Il était deux fois

Il était deux fois un petit garçon qui rêvait  d’un jour atteindre la lune. La première fois, il prit un bonbon magique qui le fit grandir, grandir jusqu’à passer la tête par-dessus les nuages. Il attendit la nuit et tendit la main pour cueillir l’astre de ses rêves. Il attrapa d’abord un satellite, se rendit compte de son erreur, et le remit délicatement en place. Il tendit la main plus loin, essayant de s’agrandir encore un peu. Mais aussi fort qu’il tentait, sa main n’atteignait jamais la lune. Alors le petit garçon reprit sa taille en pleurant toutes les larmes de son corps.

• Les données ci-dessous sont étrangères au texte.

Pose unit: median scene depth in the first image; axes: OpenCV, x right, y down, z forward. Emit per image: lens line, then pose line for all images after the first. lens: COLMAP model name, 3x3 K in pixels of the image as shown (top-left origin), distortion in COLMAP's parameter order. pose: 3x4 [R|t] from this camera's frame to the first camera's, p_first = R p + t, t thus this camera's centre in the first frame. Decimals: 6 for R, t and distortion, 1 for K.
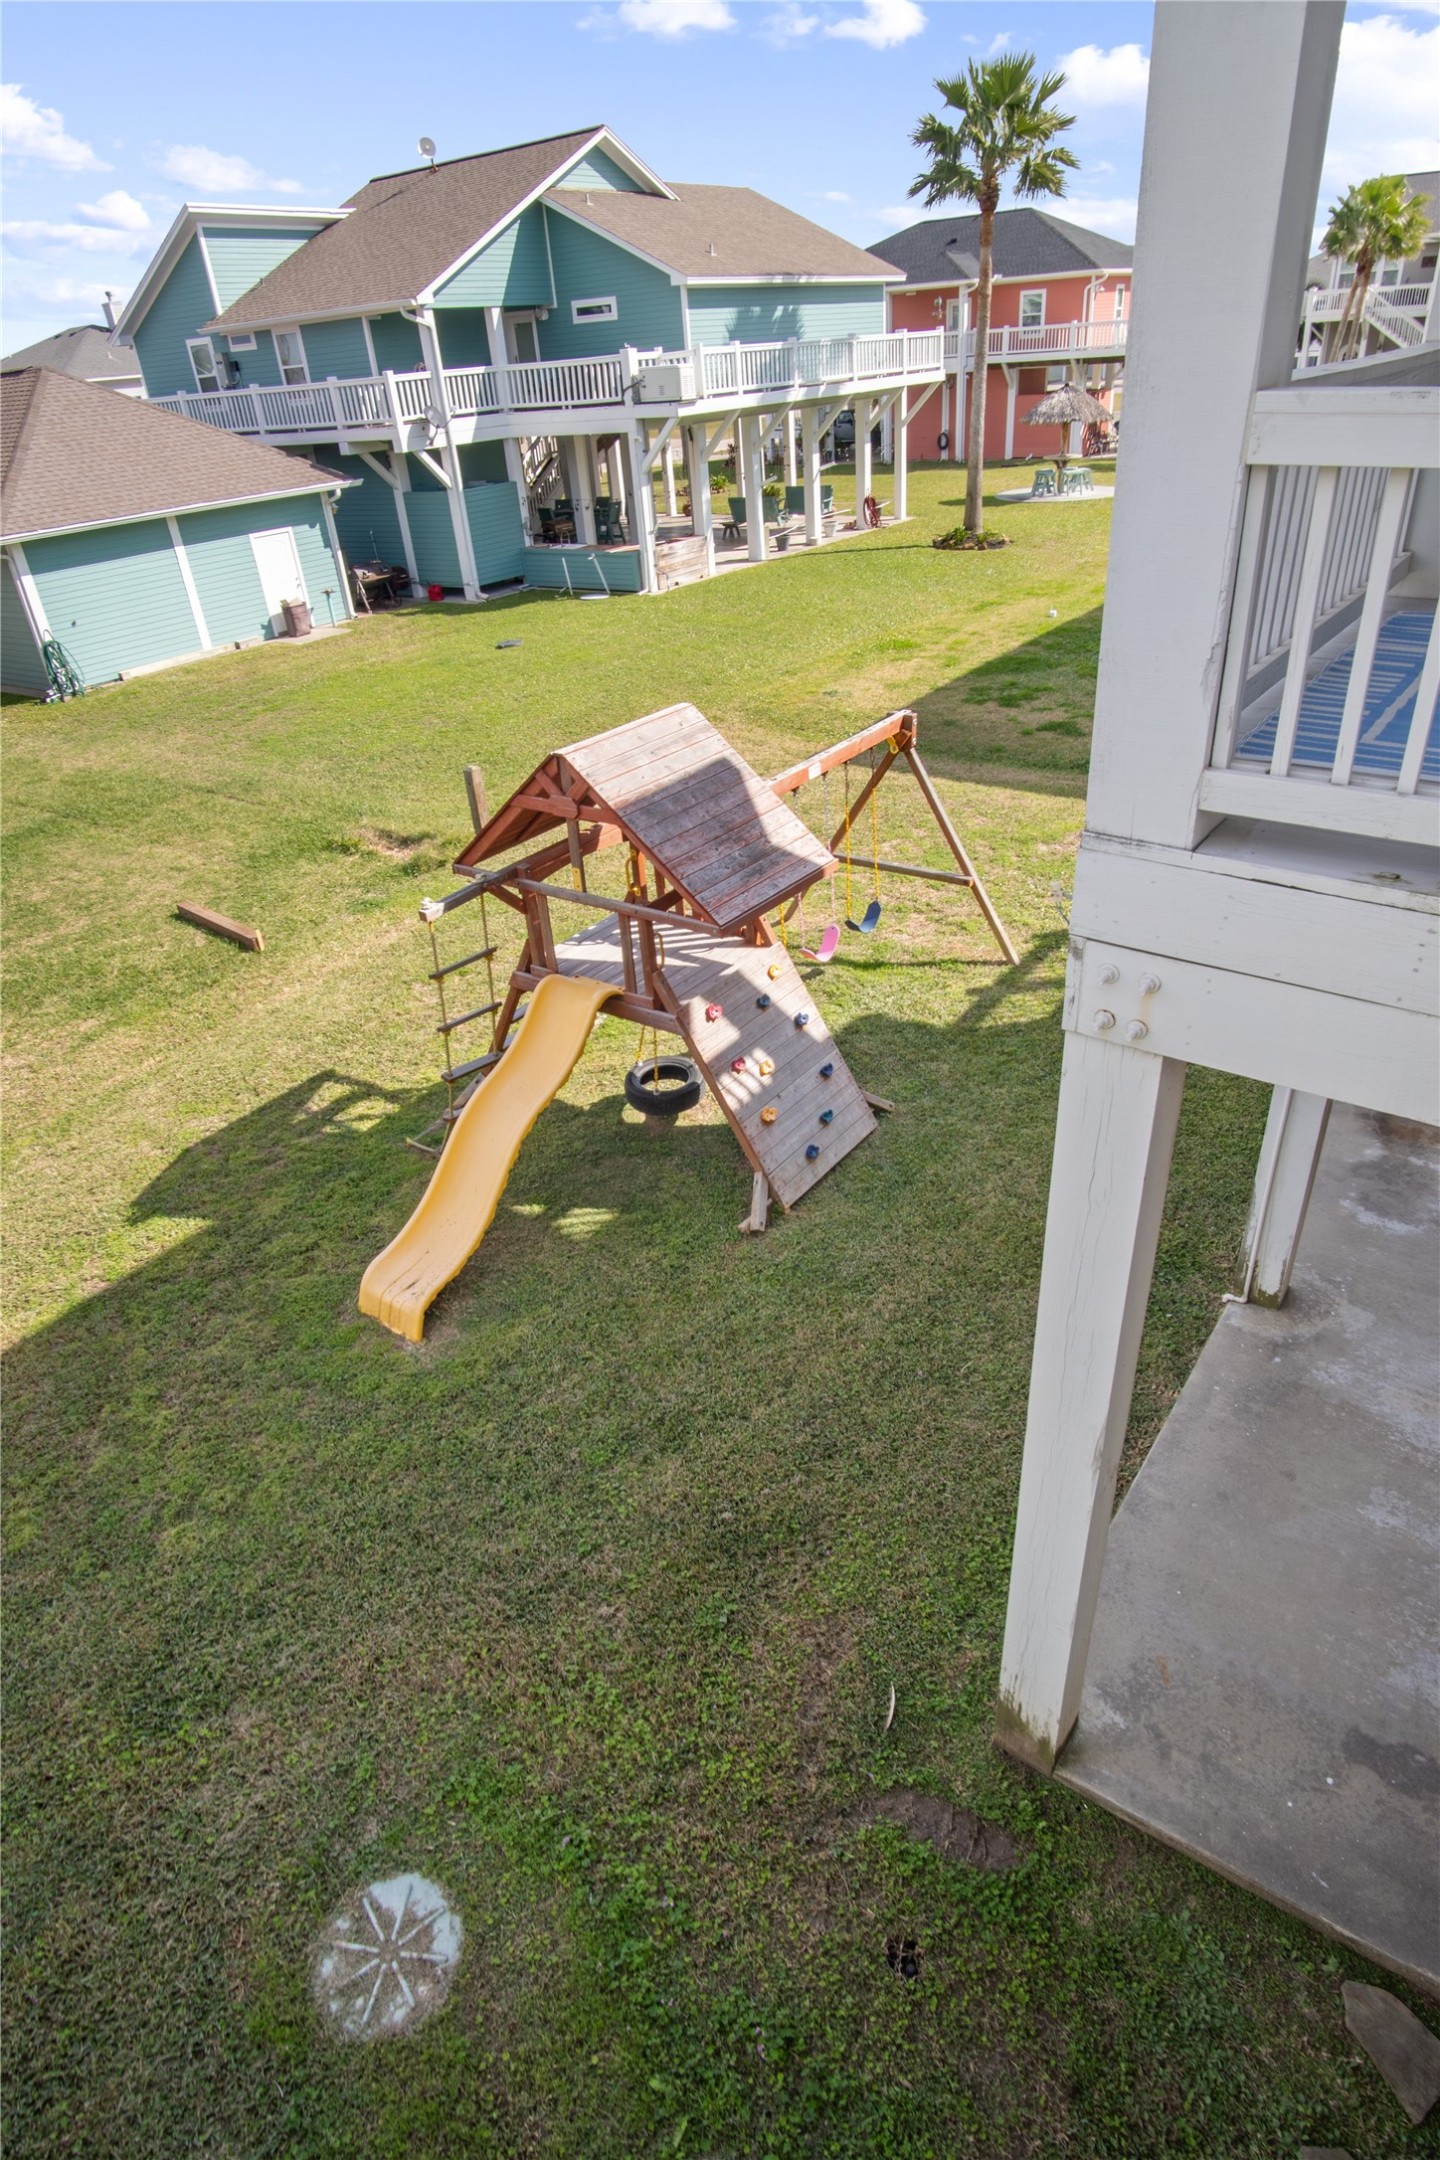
lens RADIAL K [[1176.5, 0, 720.0], [0, 1176.5, 1080.0], [0, 0, 1]] dist [-0.079474, 0.000221]
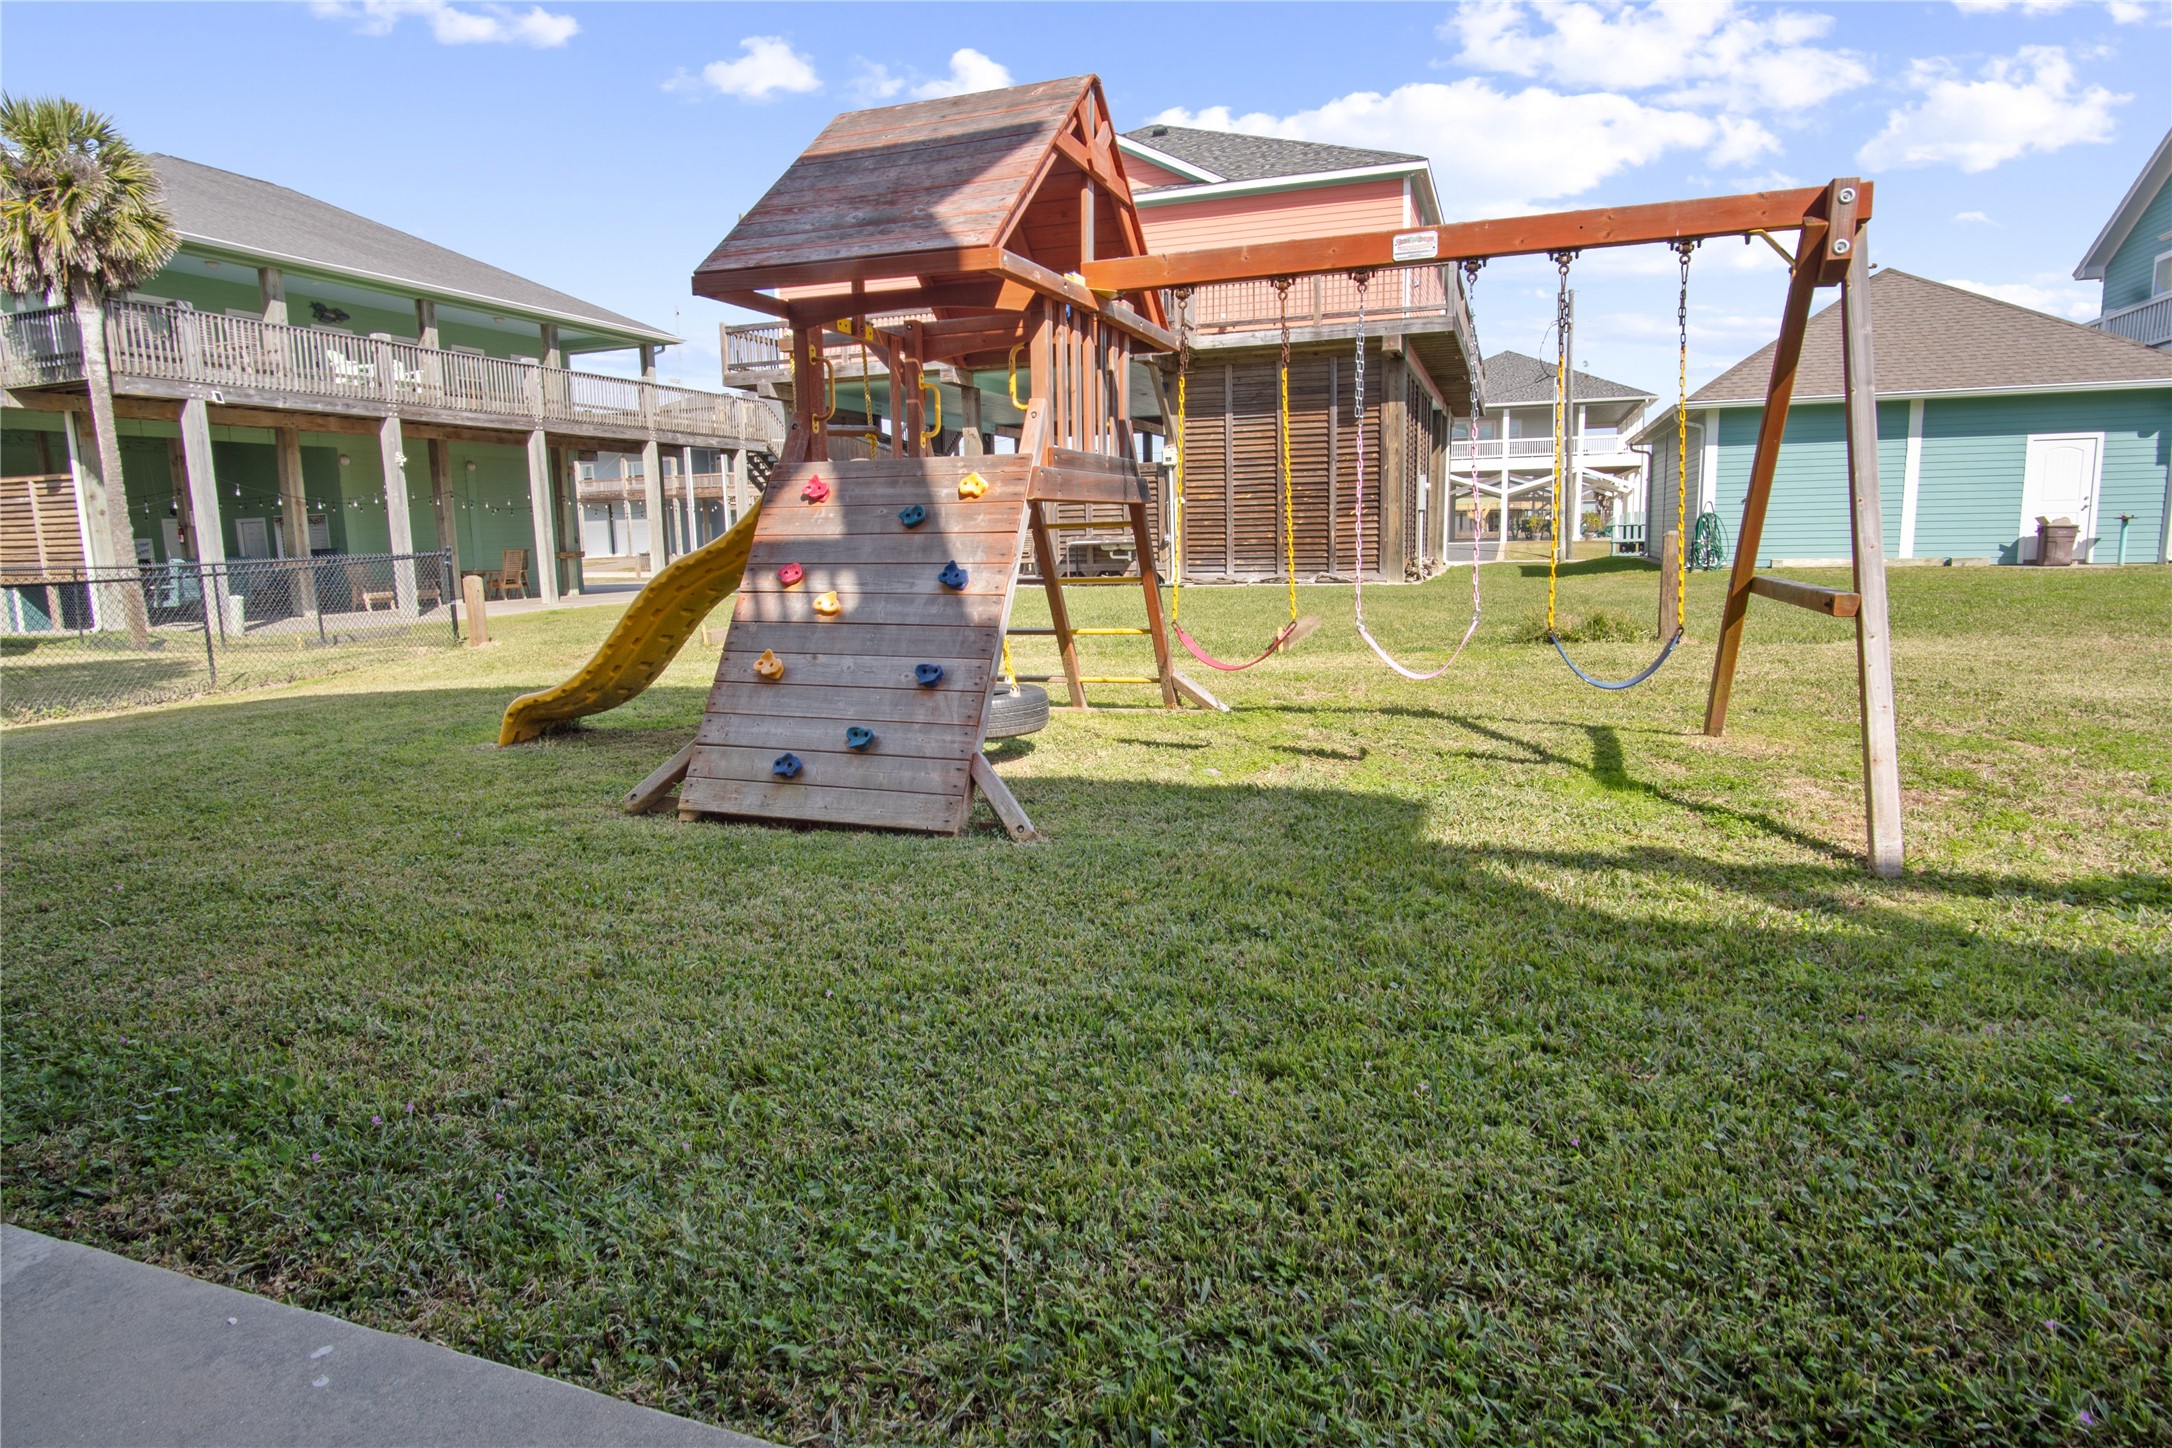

La deuxième fois il se propulsa à travers le ciel grâce à un canon ultra-puissant. Il était bien équipé et ne risquait pas grand chose avec son casque, sa combinaison spatiale à sa taille et ses réserves d’oxygène. Mais le petit garçon qui rêvassait parfois pendant ses leçons avait fait une petite erreur de calcul. Son canon le propulsa bien dans le ciel par-delà l’atmosphère terrestre, mais il n’atteignit jamais la lune. À l’heure qu’il est, je crois qu’il tourne encore en orbite autour de l’objet de sa convoitise. Ainsi donc, il ne sera jamais trois fois.

Pluie d’été

Une pluie d’été, une pluie d’ennui frappe goutte à goutte sur la vitre fermée. La journée se fait morose, chacun chez soi et porte close. Pas de soleil, pas de lumière, pas de rires qui résonnent dans la cour ou ailleurs. Quand l’écran ne capture plus, quand les pages se suivent vainement, mécaniquement, sans imprimer la rétine ou le cœur, quand la musique bourdonne, que le lave-linge ronronne, quand les chats somnolent, qu’il n’y a plus rien à faire que de tourner quelques pensées pour en tirer un minimum de mots, je m’imagine pluie coulant dans les rues désertes. Provoquant en duel l’estival hésitant. Osera ou n’osera pas sortir flâner pour noyer son ennui dans les ruelles en flaques d’eau?

Passé simple

Je fus, je suis, je serai. Droite, linéaire, la ligne qui m’amène d’hier à demain. Un passé simple, un présent des plus ponctuels, un avenir attendu au bout du chemin tout tracé. Changez cette croyance et déjà mon futur s’estompe, mirage tremblotant au bout de l’avenue. Une nouvelle architecture se devine alors que, couche après couche, je complexifie mon passé. Les deux constructions ne sont pas identiques, mais sont étroitement liées, l’une étant comme le reflet de l’autre dans un miroir déformant. Et le présent, point focalisant ces deux images, se tord, métamorphe perpétuel tentant tant bien que mal de s’adapter aux pressions l’écrabouillant en tout point. De s’adapter, et, quelquefois, de résister. D’influer. Le prisme cherche sa propre voie, tente de s’approprier ce qu’il reçoit pour créer de toutes pièces ce qu’il veut renvoyer. Pas si simple au final.

Froid de l’âme

Je m’approche au plus près de toi, rougeoyant, dansant, chaud. J’ai si froid en dedans, je me colle à toi jusqu’à me brûler. Un pas en arrière et déjà je sens des aiguilles glacées me transpercer. De l’intérieur. Ta chaleur les fait fondre, petit à petit. Elles essaient quand même de se reformer, dès qu’elles en ont l’occasion. Le froid me pique, me mord, vif, partout à l’intérieur, la chaleur m’anesthésie la peau, les sens. Lorsque mon sang enfin se réchauffe, il m’échappe déjà, semble bouillir. J’ai l’impression qu’un torrent de lave m’habite, grâce à toi je n’ai plus froid. Pour garder à jamais cette sensation de chaleur, je sors la froide lame, la dernière qui résiste, et laisse le sang sortir, m’envelopper, me réchauffer pour l’éternité. Et je me mêle à toi, me répands en toi qui finalement m’engloutit. Enfin, je n’aurai plus jamais froid.

Non-dits

Quelque chose de coincé. Là. Derrière la langue. Quelque chose à dire. Communiquer. Lâcher. Mais ça ne peut pas sortir. Me libérer.

Même si je n’avais pas la certitude lancinante que tout le monde s’en fout, je ne peux former les mots. Poser la bombe. Provoquer l’explosion. A défaut je garde tout. Tétanie. Jusqu’à l’implosion.

Gorge serrée. La boule prend trop de place. Ventre noué. Impression de trop-plein. Trop.

Me revoilà petite enfant. Arrivée en cours d’année dans une nouvelle école. Le ventre qui s’étale des talons jusqu’au menton. Le sang qui tape. La peur de dire. De lâcher le morceau. De prendre sa place, enfin.